Wenn am Ende des Streifens sogar ein astreiner „Bad-Ass“-Moment von Tom Cruise entweder durch die Inszenierung, oder das PG-13-Rating – oder beides – verdammt zahnlos rüberkommt, dann ist das nur noch eine weitere Enttäuschung. Bei jedem anderen Werk wäre das Versauen dieses Ansatzes – als Cruise mit „Anti-Reacher“ kurz vor dem Abschlusskampf am Telefon redet und ihm ein „Versprechen“ macht – im höchsten Maße skandalös. Fast so, als würde Steven Seagal in „Deadly Revenge“ am Ende den Schurken, den er den ganzen Film über gejagt hat, regelrecht nebenbei ins Jenseits befördern. Apropos Steven Seagal: Die anderen Besprechungen, die „Jack Reacher: Kein Weg zurück“ manchmal mit den Werken des launigen Aikido-Knödels vergleichen – und das ist jetzt ganz herzlich gemeint – liegen meilenweit daneben.

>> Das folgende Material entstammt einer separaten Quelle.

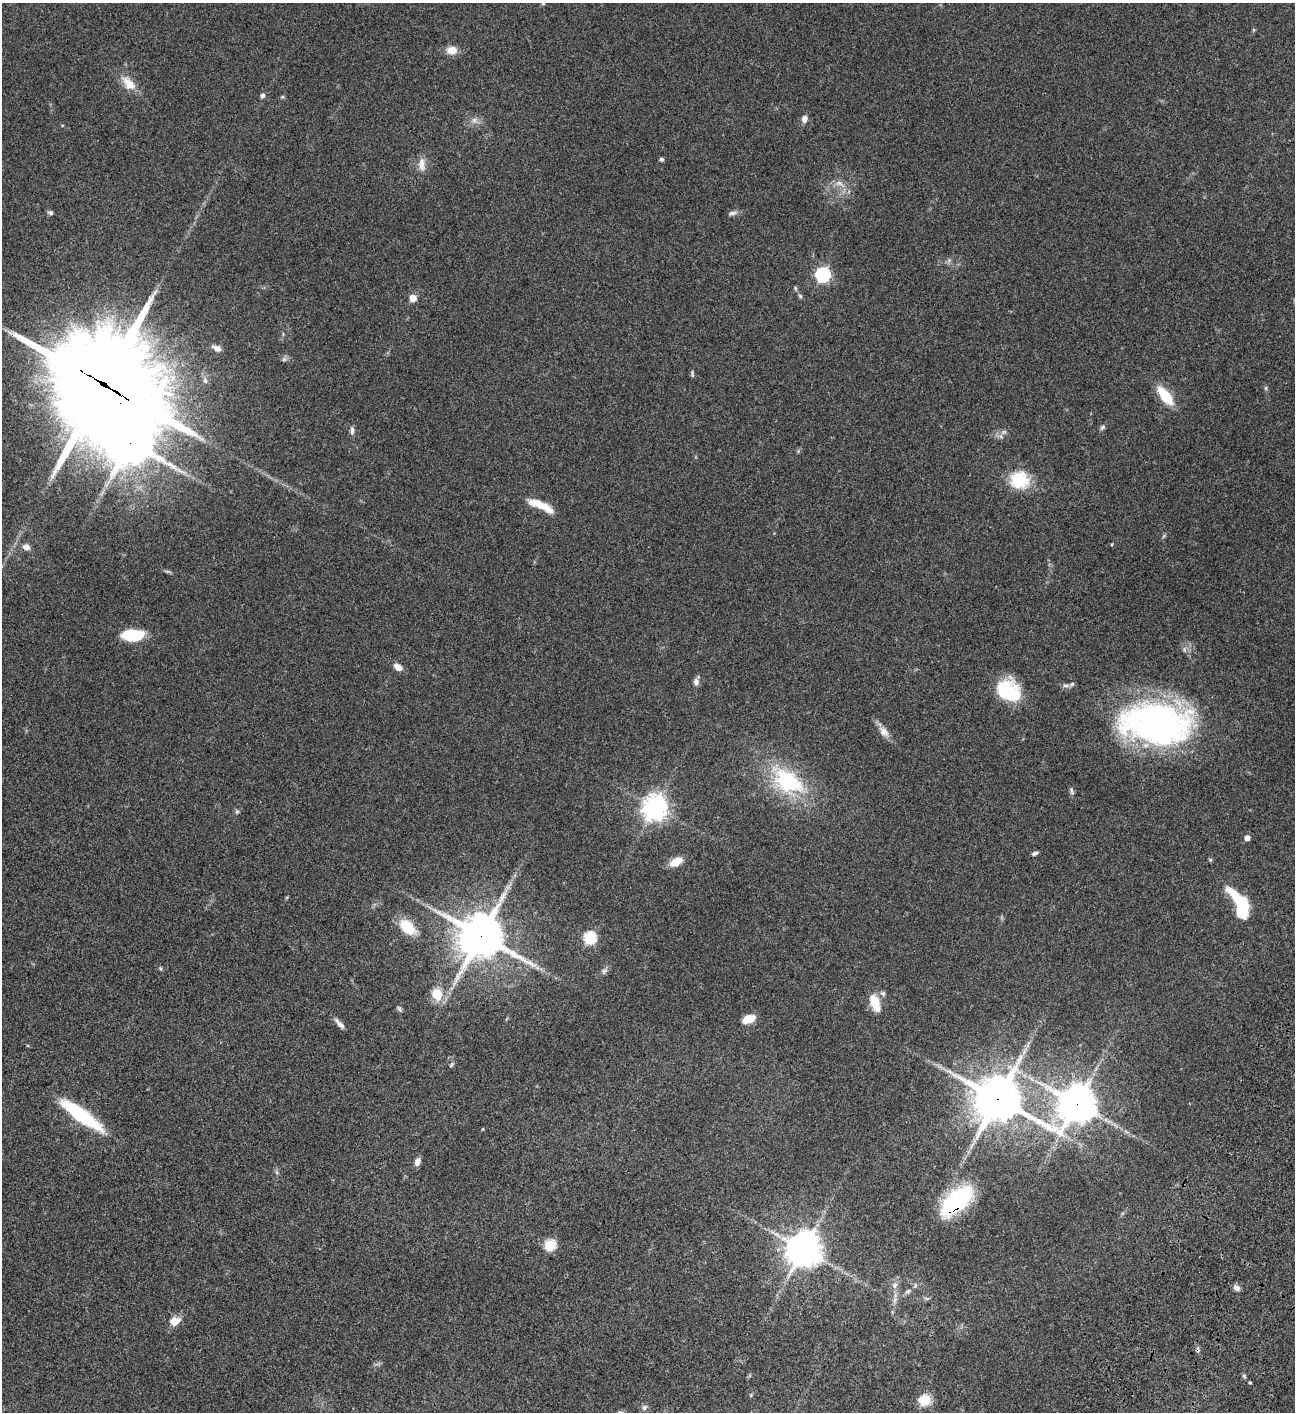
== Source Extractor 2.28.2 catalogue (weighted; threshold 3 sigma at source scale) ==
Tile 6 of 4 x 4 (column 2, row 2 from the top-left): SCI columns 1797-3089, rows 3023-4432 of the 6050 x 6047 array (HDU 1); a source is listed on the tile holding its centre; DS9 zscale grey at full resolution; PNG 1297 x 1414 px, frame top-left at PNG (2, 3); no overlay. Shown black and unused: <1% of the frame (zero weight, under 3 of 4 exposures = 13% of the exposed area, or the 3 px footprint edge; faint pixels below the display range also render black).
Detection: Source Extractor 2.28.2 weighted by HDU 2 'WHT'; one run over the whole footprint, this tile lists its part. Background 0.0649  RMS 0.0059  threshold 0.0264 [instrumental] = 3 sigma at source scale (4.5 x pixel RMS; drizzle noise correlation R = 1.50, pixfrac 1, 0.05/0.05 arcsec/px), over >= 5 px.
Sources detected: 77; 2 too faint to see at this stretch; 1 cosmic-ray / hot-pixel residue — not listed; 1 inside a brighter listed object's ellipse — not listed separately; the other 73 listed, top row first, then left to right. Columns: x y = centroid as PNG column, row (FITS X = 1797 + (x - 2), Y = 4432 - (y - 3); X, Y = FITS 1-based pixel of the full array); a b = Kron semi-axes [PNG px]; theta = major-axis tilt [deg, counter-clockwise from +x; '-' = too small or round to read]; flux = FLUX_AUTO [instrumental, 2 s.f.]
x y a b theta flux
543 3 6 5 - 0.93
452 50 12 9 1 5.8
129 83 21 11 -47 8.4
262 96 5 4 - 1.7
282 97 6 3 18 0.66
804 119 10 7 75 2.7
474 120 9 7 -77 2.2
661 159 5 4 - 1
422 164 18 9 -89 4.7
839 183 13 7 -14 3.4
50 213 7 5 -27 1.1
733 213 13 5 12 1.8
823 275 6 6 - 110
795 288 5 5 - 0.79
800 296 7 4 -46 0.91
413 298 5 5 - 11
217 348 10 6 -23 2.8
284 359 7 5 44 1.2
692 374 12 2 -86 0.82
103 384 42 36 -36 9300
1266 388 6 4 90 0.75
1165 396 21 9 -52 17
1102 427 8 5 39 1.2
352 431 12 5 -87 1.6
130 443 15 14 - 1500
1019 480 18 16 -10 24
537 503 27 9 -19 8.9
1112 544 4 3 - 0.41
26 547 9 8 - 3
133 635 20 10 2 23
398 667 11 7 -38 3.9
696 682 9 7 -84 2.2
1066 685 11 4 4 1.8
1008 691 24 18 -31 34
1156 724 74 40 -6 180
884 732 17 10 -47 4.5
788 781 41 25 -31 45
1072 791 12 4 -80 1.3
655 808 8 8 - 530
237 812 6 5 - 0.99
1247 838 5 5 - 3.5
1034 853 8 4 21 1.2
676 862 14 8 27 7.6
1241 903 28 11 -59 43
407 927 21 13 -45 15
481 936 15 15 - 1800
590 938 6 6 - 61
604 971 9 7 48 1.7
883 993 8 7 - 1.4
437 994 13 11 -74 11
875 1003 19 9 -70 11
399 1009 8 5 -60 1.1
749 1019 13 8 21 7.6
339 1024 17 5 -47 2.4
451 1065 9 4 46 0.85
998 1099 16 15 - 2000
1077 1104 13 11 55 1200
81 1115 52 12 -36 40
417 1162 9 6 73 2.9
956 1201 35 16 41 66
550 1245 6 5 - 42
804 1250 11 11 - 1000
895 1285 9 7 52 2.2
1237 1288 8 6 -34 2.6
908 1291 8 5 46 1.4
926 1298 7 4 -19 0.89
895 1300 7 4 71 1.4
175 1321 15 10 20 5.4
1244 1376 7 4 -47 0.83
1250 1382 3 3 - 0.66
751 1395 5 4 - 0.61
925 1400 6 5 - 44
644 1407 8 7 - 1.5
Overlapping masked pixels (flux is a lower limit): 6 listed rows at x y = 103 384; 130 443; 481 936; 998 1099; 1077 1104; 956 1201
Isophote crosses this tile's border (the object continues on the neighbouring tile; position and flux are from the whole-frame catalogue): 1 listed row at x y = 543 3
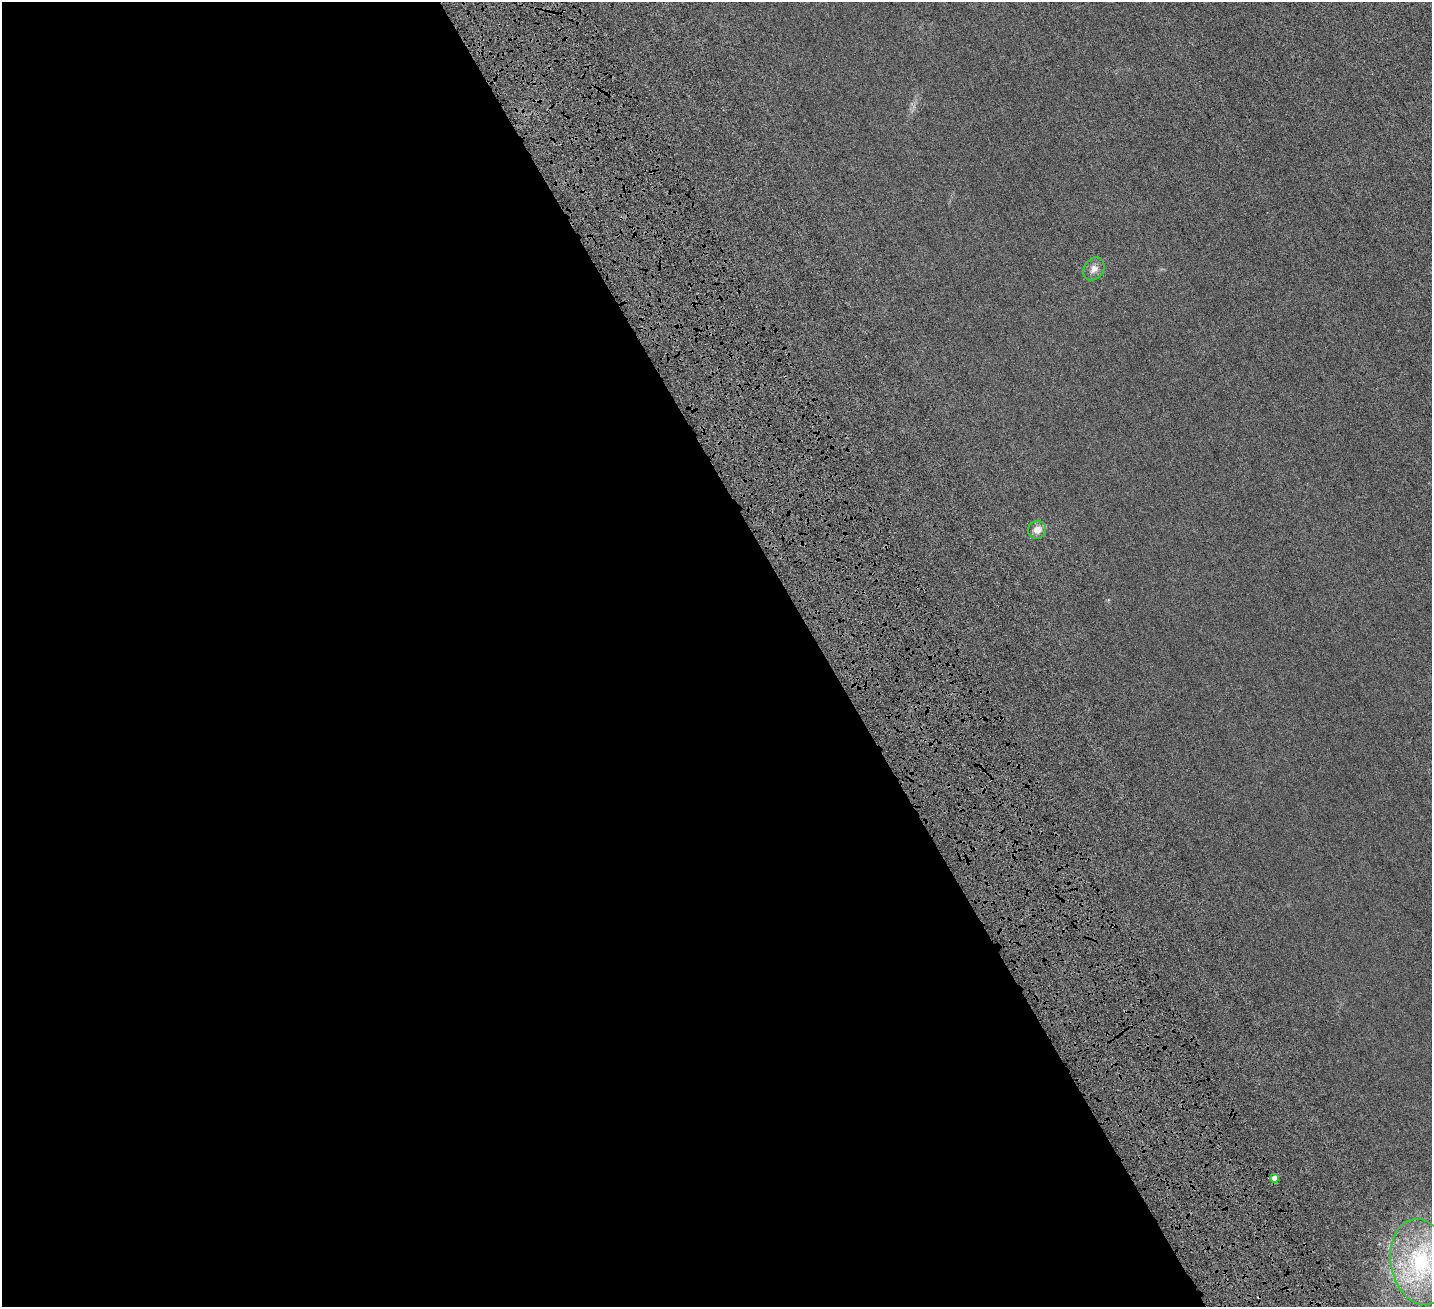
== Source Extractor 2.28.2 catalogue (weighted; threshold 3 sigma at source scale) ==
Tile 9 of 4 x 4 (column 1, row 3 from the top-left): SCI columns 305-1734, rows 1785-3089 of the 6329 x 6320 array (HDU 1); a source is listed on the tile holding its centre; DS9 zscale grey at full resolution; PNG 1434 x 1309 px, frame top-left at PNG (2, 2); each listed source drawn as its Kron ellipse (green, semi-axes under 4 px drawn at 4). Shown black and unused: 58% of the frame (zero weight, under 6 of 12 exposures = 14% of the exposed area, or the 3 px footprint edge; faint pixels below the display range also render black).
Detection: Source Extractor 2.28.2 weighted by HDU 2 'WHT'; one run over the whole footprint, this tile lists its part. Background 0.00232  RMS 0.002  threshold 0.00827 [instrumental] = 3 sigma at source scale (4.09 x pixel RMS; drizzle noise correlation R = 1.36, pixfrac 0.8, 0.05/0.05 arcsec/px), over >= 5 px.
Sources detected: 4; all 4 listed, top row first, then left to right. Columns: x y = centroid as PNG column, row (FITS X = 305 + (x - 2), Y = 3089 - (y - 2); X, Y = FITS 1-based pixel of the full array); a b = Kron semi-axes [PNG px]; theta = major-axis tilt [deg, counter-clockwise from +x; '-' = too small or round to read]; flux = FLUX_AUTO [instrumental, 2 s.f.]
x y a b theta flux
1094 269 12 9 52 1.1
1037 530 9 8 - 1.3
1274 1178 4 4 - 1.4
1421 1262 43 30 -79 20
Isophote crosses this tile's border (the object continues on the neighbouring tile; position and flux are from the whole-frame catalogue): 1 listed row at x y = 1421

Spätestens nach dreißig Minuten Laufzeit wäre Seagal ungeduldig geworden und hätte „Jack Reacher“ das Handgelenk gebrochen und ihn durch eine Glasscheibe geworfen. Als Kritiker muss ich da netter sein, aber war dennoch überrascht, dass ich, als ich mal auf die Uhr schaute, weil ich dachte, dass der Streifen doch mal vorbei sein müsste, gemerkt habe, dass bis dato nur 60 Minuten vergangen waren.

Fazit: Es kann gerne einen dritten Teil geben, wenn Tom Cruise sich darauf besinnt die Dramaturgie nicht so ewig schleifen zu lassen und das Ganze mit einer besseren Struktur sowie einer kürzeren Laufzeit ausstattet. Möglicherweise sollte vielleicht er sich mal ein paar alte Steven Seagal-Streifen ansehen, um zu ermitteln, was bei denen so gut funktioniert hat. In diesem Sinne: Schaut „Deadly Revenge“, denn auf „Jack Reacher: Kein Weg zurück“, kann man im (Heim-)Kino verzichten.
Er ist sicherlich nicht grauenhaft, aber so dermaßen lahm und so dermaßen mittelmäßig, dass es schon wesentlich schlimmer ist, als wäre er ein Totalausfall.

Filmbewertung: 5/10, denn würde ich dem Ganzen mehr Punkte geben, wäre es übertrieben, aber weniger wären ebenso ungerechtfertigt, da eben das Ganze durch und durch so geschmacksneutral mittelmäßig ist, dass es einer der „längsten“ Kinobesuche dieses Jahres war.